### Exercise data

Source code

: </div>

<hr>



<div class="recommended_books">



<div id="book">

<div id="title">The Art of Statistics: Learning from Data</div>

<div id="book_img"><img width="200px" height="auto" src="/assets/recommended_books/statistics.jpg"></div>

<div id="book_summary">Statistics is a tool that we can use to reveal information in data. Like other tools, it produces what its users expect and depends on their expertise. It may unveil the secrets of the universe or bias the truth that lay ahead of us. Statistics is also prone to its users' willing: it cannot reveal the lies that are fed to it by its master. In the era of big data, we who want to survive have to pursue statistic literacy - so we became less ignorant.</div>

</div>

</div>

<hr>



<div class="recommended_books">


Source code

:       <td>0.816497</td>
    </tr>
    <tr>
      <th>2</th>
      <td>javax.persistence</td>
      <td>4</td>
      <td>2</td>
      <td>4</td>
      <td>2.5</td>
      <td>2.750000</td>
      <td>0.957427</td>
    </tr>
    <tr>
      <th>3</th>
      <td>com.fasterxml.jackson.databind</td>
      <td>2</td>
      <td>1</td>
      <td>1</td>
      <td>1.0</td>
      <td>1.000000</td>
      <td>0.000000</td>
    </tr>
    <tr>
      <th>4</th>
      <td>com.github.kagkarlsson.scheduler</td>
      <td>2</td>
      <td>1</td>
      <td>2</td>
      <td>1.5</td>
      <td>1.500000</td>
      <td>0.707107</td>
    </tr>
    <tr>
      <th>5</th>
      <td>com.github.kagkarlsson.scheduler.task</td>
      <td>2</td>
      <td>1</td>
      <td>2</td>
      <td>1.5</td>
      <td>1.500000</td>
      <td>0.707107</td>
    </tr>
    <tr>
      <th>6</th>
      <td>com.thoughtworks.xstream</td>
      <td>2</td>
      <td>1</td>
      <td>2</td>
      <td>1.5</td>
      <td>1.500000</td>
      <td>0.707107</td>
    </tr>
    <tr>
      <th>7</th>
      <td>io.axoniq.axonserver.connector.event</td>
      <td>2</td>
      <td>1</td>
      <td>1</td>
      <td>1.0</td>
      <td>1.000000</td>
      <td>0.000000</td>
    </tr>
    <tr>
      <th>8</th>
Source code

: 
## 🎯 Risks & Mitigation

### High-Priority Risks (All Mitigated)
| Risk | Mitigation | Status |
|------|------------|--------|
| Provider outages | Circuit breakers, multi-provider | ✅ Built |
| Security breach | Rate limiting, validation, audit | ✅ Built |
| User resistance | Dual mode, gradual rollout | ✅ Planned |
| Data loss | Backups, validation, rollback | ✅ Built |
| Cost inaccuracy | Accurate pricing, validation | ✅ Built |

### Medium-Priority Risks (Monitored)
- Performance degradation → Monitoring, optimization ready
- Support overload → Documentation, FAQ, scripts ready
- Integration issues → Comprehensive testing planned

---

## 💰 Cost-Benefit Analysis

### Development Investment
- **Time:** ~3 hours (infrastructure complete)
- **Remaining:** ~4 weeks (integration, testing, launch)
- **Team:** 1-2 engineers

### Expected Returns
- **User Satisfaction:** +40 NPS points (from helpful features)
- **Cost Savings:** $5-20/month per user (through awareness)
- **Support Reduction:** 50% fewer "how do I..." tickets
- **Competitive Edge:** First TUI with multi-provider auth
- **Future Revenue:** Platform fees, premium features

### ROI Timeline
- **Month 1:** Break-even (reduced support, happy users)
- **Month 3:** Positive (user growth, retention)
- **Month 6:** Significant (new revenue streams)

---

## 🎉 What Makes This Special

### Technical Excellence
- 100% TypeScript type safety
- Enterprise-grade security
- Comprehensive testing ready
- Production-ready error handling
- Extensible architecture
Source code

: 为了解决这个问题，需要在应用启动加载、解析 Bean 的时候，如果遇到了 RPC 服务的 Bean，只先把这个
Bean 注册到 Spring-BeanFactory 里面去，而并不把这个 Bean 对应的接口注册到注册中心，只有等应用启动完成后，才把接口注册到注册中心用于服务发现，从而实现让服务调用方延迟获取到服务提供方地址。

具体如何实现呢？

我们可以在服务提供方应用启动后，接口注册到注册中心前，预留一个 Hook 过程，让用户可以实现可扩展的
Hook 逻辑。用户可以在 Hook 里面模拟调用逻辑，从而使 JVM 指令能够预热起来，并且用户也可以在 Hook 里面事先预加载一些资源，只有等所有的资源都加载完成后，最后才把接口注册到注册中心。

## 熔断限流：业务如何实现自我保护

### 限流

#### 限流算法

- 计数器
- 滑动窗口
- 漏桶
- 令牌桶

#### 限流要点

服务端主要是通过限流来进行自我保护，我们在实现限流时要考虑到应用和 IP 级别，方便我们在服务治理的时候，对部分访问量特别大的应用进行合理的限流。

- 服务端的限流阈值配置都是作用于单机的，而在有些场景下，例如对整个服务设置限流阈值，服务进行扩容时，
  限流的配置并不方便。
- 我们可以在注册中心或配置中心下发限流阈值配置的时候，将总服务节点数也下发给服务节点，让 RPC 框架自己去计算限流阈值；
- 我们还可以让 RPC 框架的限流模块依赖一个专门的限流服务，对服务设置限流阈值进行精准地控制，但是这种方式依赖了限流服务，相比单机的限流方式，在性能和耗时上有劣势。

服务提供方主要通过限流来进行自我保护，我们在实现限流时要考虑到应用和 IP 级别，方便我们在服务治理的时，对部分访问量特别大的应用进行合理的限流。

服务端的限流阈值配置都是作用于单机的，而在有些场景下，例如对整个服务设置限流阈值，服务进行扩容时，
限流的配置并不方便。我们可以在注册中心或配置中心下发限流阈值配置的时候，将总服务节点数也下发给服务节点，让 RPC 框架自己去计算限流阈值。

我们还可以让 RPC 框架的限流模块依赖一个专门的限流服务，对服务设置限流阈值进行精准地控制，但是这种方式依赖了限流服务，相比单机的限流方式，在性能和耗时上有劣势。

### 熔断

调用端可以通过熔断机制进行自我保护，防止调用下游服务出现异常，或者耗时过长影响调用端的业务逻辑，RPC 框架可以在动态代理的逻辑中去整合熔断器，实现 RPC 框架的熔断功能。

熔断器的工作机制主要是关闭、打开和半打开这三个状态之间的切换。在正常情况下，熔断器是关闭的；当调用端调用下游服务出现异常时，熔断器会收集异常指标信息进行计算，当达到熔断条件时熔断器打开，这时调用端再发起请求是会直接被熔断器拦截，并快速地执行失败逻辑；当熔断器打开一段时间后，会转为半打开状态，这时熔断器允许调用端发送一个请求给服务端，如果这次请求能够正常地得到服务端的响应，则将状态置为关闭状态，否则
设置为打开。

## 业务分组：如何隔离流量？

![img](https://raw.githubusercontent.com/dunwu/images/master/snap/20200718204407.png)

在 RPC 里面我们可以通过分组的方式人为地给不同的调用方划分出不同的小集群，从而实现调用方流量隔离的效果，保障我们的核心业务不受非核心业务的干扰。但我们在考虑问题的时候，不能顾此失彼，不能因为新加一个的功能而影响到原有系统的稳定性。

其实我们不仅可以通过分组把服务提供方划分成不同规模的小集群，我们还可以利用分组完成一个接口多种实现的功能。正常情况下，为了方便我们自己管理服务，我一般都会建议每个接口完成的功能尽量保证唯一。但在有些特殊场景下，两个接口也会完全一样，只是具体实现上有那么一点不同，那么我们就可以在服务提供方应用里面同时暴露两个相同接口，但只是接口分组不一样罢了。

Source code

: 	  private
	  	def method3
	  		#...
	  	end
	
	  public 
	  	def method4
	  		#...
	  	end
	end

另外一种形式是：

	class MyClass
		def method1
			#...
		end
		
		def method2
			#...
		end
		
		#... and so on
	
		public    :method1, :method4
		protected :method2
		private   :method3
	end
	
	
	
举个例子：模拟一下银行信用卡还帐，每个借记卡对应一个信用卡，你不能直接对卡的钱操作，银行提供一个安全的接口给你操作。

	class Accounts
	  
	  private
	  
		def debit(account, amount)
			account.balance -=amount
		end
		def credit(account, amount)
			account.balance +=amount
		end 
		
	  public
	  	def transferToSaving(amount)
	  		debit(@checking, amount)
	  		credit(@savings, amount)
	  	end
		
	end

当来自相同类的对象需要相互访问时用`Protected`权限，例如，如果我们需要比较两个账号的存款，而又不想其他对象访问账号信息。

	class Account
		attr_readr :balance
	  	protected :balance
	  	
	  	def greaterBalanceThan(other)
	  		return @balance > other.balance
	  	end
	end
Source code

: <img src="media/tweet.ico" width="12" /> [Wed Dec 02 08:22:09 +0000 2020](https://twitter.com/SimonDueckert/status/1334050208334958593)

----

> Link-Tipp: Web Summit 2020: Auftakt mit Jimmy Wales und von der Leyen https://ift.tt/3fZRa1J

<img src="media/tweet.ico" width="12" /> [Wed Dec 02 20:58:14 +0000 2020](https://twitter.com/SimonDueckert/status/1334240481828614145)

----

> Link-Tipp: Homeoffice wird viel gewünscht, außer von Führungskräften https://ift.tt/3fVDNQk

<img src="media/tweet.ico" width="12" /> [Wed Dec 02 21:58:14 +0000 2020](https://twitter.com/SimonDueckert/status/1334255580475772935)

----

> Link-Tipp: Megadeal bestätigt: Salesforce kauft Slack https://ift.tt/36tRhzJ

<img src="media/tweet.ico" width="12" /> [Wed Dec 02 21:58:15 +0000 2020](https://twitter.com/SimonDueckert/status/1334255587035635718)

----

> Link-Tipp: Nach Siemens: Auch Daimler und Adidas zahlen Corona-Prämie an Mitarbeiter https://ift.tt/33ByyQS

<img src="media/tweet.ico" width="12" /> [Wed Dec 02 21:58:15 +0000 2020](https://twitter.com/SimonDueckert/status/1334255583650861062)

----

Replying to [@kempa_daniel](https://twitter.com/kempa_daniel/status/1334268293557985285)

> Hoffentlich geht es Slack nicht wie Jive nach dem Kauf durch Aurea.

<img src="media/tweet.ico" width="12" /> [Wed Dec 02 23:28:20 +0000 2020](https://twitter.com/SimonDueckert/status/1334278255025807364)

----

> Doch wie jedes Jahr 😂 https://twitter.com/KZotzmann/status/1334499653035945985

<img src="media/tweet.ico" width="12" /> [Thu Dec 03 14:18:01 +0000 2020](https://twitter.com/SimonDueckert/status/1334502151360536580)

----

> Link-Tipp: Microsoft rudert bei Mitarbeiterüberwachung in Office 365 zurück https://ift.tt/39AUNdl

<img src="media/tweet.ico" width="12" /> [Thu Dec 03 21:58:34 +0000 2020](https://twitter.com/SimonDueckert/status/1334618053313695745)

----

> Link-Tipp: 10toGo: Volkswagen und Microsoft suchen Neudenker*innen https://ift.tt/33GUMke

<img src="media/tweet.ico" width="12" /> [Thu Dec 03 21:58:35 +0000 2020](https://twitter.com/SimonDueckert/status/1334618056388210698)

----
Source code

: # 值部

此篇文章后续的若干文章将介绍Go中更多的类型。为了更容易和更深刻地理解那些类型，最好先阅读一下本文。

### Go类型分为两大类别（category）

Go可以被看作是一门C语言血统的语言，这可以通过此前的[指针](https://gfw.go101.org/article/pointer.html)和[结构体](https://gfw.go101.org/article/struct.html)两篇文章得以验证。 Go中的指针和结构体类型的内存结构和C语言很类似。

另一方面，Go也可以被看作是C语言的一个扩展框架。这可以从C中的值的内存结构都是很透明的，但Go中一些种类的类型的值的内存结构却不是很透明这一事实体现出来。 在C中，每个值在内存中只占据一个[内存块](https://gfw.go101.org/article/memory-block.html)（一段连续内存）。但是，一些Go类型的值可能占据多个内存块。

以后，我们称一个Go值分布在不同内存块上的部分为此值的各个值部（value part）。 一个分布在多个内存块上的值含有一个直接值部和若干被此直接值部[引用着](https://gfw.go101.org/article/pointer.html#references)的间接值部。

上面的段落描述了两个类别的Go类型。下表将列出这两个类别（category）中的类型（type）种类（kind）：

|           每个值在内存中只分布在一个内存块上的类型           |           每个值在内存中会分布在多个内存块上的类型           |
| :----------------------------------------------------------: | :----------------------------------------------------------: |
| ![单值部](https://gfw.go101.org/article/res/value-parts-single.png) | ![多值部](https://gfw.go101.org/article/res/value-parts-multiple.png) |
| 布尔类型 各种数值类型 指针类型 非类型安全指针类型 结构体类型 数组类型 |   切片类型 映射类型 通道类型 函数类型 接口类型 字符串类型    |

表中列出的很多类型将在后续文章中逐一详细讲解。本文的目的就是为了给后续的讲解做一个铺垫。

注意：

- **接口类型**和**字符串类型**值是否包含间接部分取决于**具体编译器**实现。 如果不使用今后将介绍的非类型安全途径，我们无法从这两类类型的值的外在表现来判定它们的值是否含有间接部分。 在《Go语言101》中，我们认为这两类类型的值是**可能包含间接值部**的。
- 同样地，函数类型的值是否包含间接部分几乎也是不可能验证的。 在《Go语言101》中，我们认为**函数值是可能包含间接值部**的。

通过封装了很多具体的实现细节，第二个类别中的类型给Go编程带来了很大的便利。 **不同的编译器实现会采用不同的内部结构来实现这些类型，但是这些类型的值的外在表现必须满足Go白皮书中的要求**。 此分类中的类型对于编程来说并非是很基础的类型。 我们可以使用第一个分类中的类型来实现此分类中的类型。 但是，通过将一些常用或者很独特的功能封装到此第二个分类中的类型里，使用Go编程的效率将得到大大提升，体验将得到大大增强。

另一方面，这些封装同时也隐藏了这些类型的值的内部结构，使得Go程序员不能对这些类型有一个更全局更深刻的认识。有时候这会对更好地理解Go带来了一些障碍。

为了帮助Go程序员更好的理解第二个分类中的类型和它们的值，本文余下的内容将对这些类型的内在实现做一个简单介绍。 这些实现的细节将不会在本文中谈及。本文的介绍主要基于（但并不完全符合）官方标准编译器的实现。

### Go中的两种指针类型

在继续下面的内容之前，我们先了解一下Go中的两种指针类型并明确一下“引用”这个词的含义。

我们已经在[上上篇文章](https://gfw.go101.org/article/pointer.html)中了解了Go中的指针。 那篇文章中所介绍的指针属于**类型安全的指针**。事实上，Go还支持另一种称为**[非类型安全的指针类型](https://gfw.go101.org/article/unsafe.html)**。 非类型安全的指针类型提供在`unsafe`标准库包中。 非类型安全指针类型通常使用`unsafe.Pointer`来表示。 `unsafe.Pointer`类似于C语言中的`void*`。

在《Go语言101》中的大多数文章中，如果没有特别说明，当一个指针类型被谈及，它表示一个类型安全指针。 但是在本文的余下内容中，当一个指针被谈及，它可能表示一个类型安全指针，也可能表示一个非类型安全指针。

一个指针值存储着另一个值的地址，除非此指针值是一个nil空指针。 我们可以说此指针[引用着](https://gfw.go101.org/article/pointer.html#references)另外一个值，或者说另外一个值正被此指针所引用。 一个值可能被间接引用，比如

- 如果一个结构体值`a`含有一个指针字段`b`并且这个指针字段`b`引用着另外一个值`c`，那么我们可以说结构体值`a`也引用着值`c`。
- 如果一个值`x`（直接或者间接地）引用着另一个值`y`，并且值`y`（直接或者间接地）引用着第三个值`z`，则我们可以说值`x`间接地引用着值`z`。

######

__The task__
Quote, character for character, the source lines above from the first one through the line containing "Learning from Data</div>", including both of those lines.

__Written answer__
Source code

: </div>

<hr>



<div class="recommended_books">



<div id="book">

<div id="title">The Art of Statistics: Learning from Data</div>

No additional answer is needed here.